- _EXERCISE BRIEF_
Keep only the lines of the data below that contain "down", and copy them.

- _EXTRACTED MATERIAL_
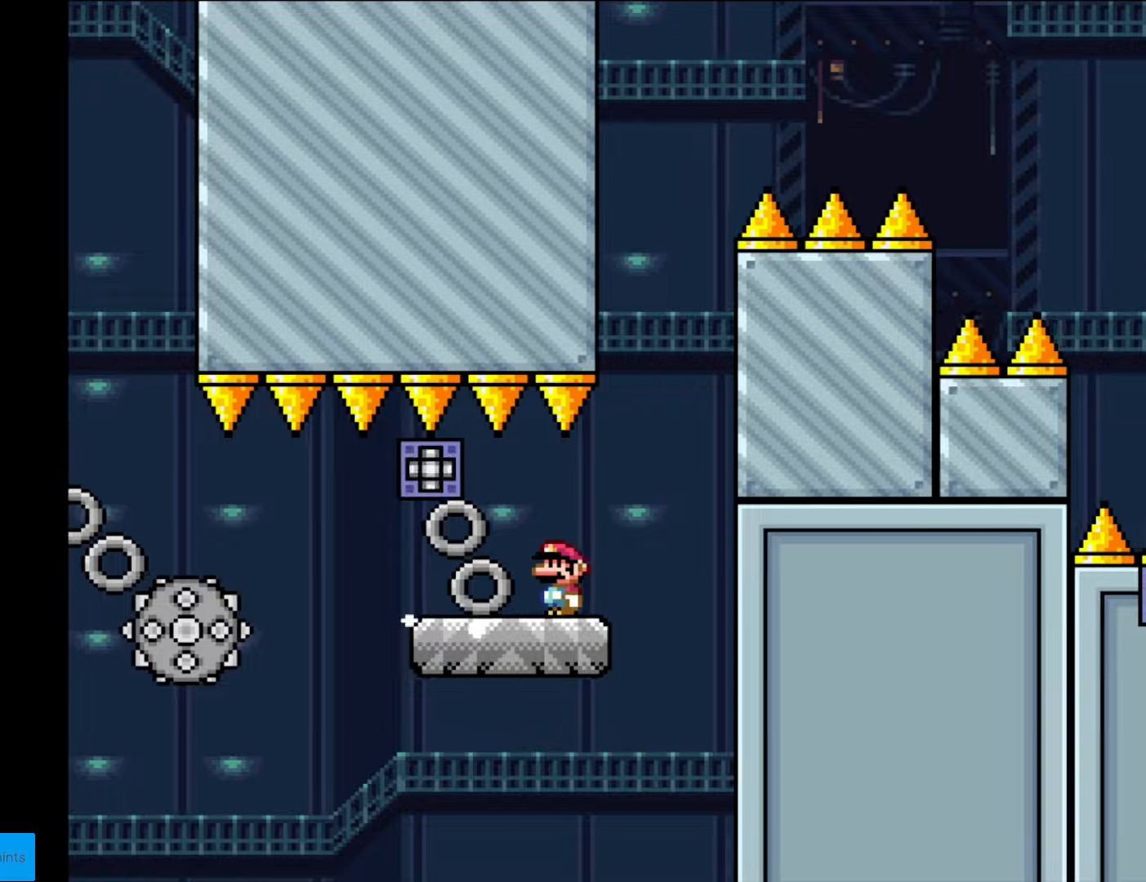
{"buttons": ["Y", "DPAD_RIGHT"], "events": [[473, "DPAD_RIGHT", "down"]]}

==

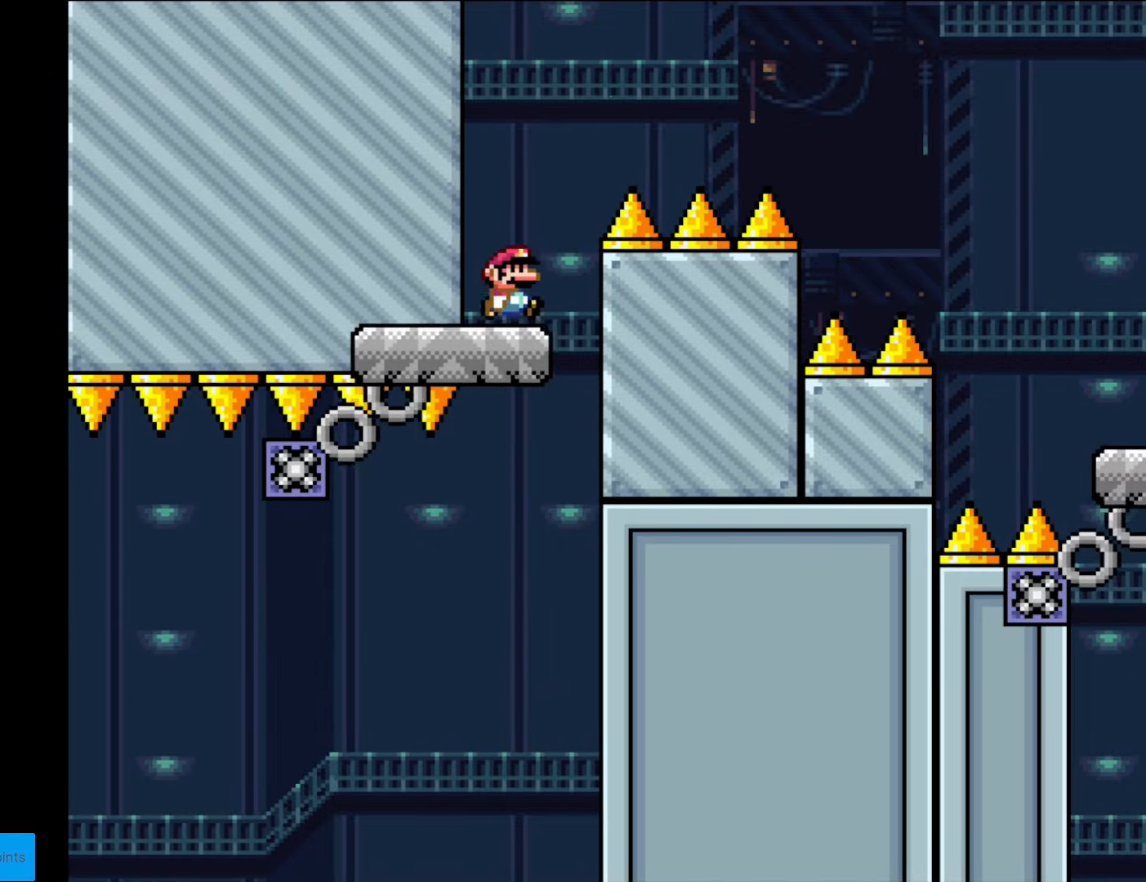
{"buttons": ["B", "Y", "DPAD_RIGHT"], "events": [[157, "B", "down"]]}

...

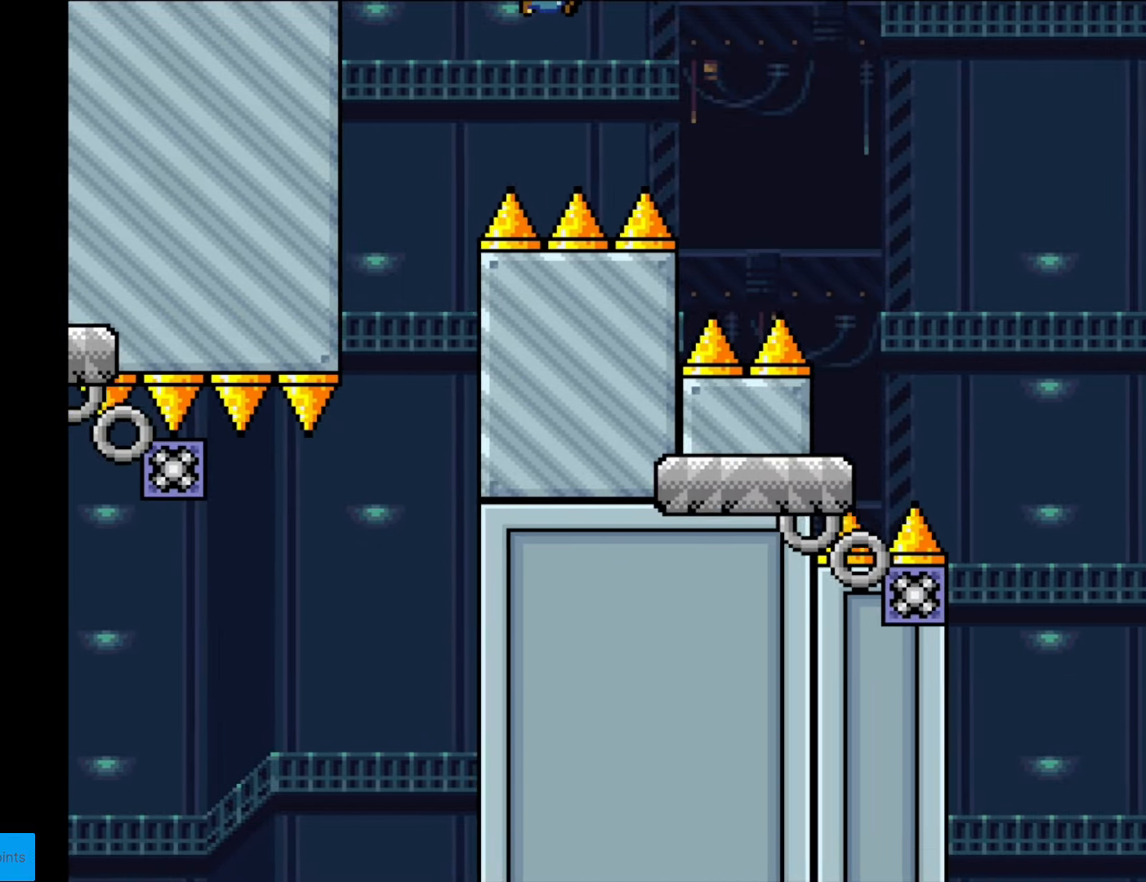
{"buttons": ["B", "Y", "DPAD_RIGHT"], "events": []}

- _THE ANSWER_
{"buttons": ["Y", "DPAD_RIGHT"], "events": [[473, "DPAD_RIGHT", "down"]]}
{"buttons": ["B", "Y", "DPAD_RIGHT"], "events": [[157, "B", "down"]]}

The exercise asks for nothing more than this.